描述（申请人提供）：Bcl-6转录抑制因子是B细胞淋巴瘤中最常见的突变癌蛋白。其调控区的突变发生在大约50%的患者中，导致Bcl-6表达失调，从而导致分化阻滞和异常细胞存活。Bcl-6的N端BTB/POZ结构域是其转录功能所必需的。通过X射线晶体学分析，我们发现Bcl-6 BTB结构域通过一个非保守的“侧沟”基序直接与其辅阻遏物伴侣蛋白结合。相互表面由SMRT、N-CoR和BCoR辅阻遏物中存在的短序列提供。在这个“COW”基序的点突变造成的损失的物理和功能之间的相互作用的辅阻遏物和Bcl-6在体外和体内。这可能是Bcl-6的主要功能相关性，因为辅阻遏物相互作用是该蛋白介导转录抑制所必需的。我们推测侧沟在Bcl-6依赖性抑制中起关键作用。因此，我们设计了防止与Bcl-6的共阻遏物相互作用的肽抑制剂。这些试剂将用于“条件性敲除”SMRT/N-CoR/BCoR共阻遏物对Bcl-6沉默的贡献。
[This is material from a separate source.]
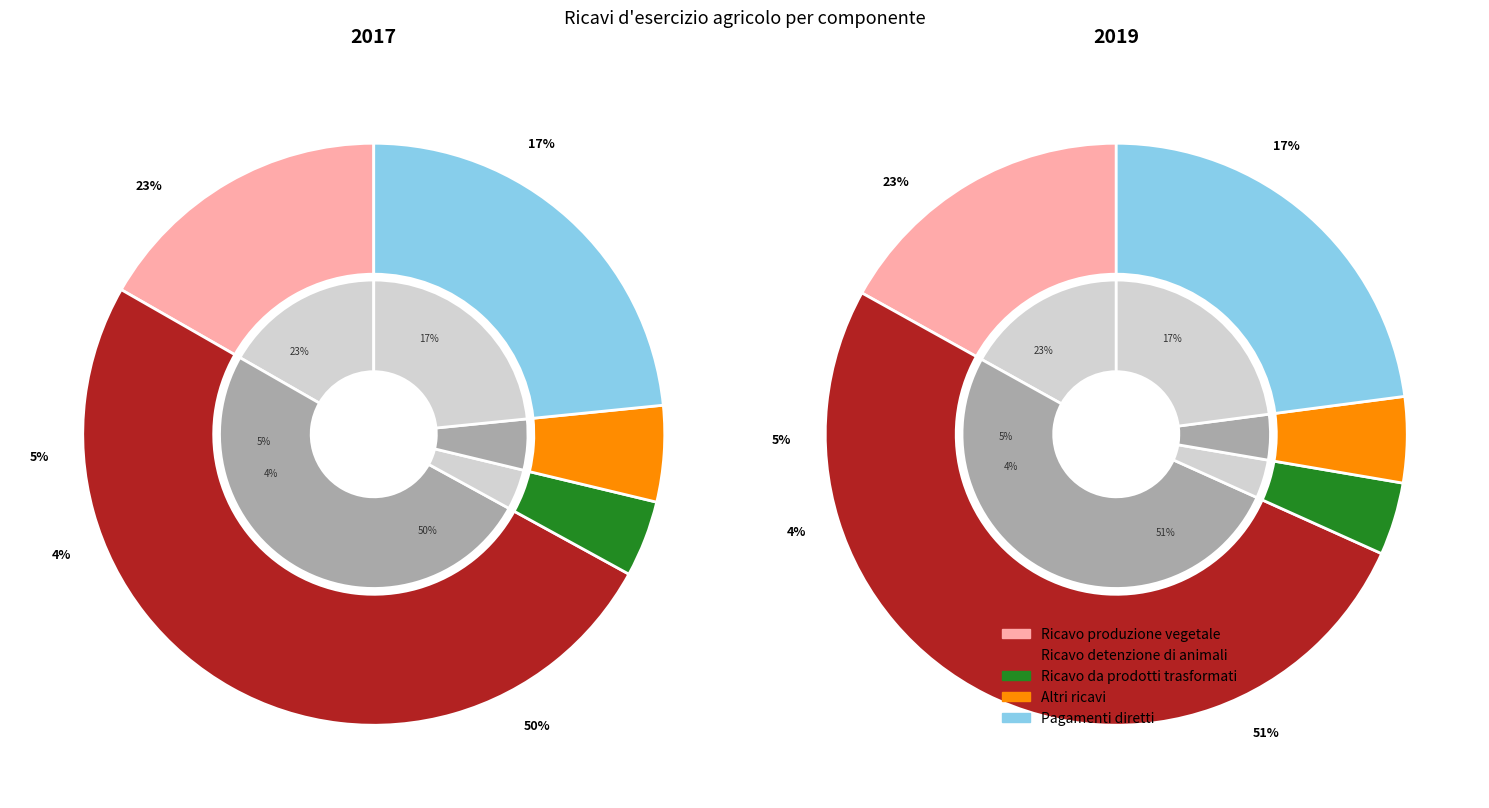

To the nearest percent, what portion does Ricavo detenzione di animali represent?

51%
这将使我们能够确定这些辅阻遏物对Bcl-6的基因组和表观基因组转录机制的相对贡献。这样的结果可以通过将ChIP芯片上的高通量染色质结构分析和差异甲基化杂交与标准表达阵列相结合来获得。还需要通过对独立位点的具体研究进行验证。最后，我们预测Bcl-6的侧沟阻断将抵消Bcl-6的致癌活性，并构成一种新的和特定的B细胞淋巴瘤的转录治疗方法。我们将评估侧沟阻断逆转B细胞淋巴瘤细胞恶性表型的能力，以及其在该疾病的临床前动物模型中改变病程的能力。总的来说，这些结果将揭示新的和重要的见解Bcl-6转录抑制的作用机制，以及提供一个新的和特定的分子治疗模式的B细胞淋巴瘤患者的基础。